ZU BEARBEITENDE AUFGABEN:
1. Beantworte anhand des Textauszugs über die soziale Lage folgende Fragen:
(a) Welche Einkommen nahmen im Berichtsjahr zu?
(b) Wie viel Prozent der Bevölkerung gelten tatsächlich als arm?
(c) Welche Funktion wird für Annemarie Reitsamer angegeben?
2. Nenne alle Personen, die im Textauszug über die soziale Lage namentlich erwähnt werden.

Die soziale Lage stellt sich im Berichtsjahr · quasi als langzeitlicher Zwischenbefund von Haben und Nicht-Haben · folgendermaßen dar:
Õ Die Einkommen aus Besitz und Vermögen nahmen zu, die Lohneinkommen ab. Schlußfolgerung der freiheitlichen Opposition (Herbert Haupt): Dies sei ein Trend in Europa und die sozialistischen
Regierungen seien nicht in der Lage, Lohnempfängern einen entsprechenden Anteil am Gesamteinkommen zu sichern.
Armut und die Frauen
Im Kapitel Armut ergibt sich aus den Statistiken die Aussage, wonach 13 Prozent der Bevölkerung armutsgefährdet seien und 5,2 Prozent tatsächlich als arm gelten. Kinderreiche Familien und
Alleinverdienerinnen umfassen die negative Zielgruppe der Armut. Ridi Steibl (ÖVP) zitierte in diesem Zusammenhang die Forderung nach "Karenzgeld für alle", von der Steibl glaubt, sie bringe
erhebliche Verbesserungen. Erwartungsgemäß mit dem "Gießkannen-Argument" widersprach Annemarie Reitsamer (SPÖ-Sozialsprecherin). Sie meinte, wichtig wäre eine eigenständige Alterssicherung für Frauen
statt die Tendenz zu unterstützen, "Frauen an den Herd zurückzubringen."

GESPEICHERTE DATENSÄTZE:
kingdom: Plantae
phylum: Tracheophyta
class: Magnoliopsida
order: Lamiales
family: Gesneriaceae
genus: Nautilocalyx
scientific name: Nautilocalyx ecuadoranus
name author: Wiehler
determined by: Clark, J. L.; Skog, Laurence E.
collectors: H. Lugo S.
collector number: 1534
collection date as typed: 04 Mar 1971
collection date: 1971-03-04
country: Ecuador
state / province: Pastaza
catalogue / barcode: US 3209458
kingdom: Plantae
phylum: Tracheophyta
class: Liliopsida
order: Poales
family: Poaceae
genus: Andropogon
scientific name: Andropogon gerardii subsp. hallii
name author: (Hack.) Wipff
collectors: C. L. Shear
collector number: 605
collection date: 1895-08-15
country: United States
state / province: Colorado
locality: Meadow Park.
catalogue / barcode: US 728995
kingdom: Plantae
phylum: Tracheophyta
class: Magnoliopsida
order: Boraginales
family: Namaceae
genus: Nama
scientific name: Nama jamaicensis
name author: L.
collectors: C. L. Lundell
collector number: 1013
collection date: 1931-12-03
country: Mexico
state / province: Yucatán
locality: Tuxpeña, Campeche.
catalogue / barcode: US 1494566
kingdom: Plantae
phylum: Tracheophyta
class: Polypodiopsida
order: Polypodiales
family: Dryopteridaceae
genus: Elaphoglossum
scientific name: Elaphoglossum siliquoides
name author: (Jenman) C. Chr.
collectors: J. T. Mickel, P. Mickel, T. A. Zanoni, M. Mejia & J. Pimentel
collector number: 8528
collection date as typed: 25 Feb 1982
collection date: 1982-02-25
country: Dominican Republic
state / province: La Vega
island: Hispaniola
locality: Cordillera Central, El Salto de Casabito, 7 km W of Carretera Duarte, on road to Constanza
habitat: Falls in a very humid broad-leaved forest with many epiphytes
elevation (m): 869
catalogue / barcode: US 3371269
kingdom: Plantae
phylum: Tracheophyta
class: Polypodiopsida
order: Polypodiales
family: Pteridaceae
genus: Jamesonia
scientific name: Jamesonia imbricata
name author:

ENDGÜLTIGE ANTWORTEN:
1.
(a) Die Einkommen aus Besitz und Vermögen
(b) 5,2 Prozent
(c) SPÖ-Sozialsprecherin

2. Herbert Haupt, Ridi Steibl, Annemarie Reitsamer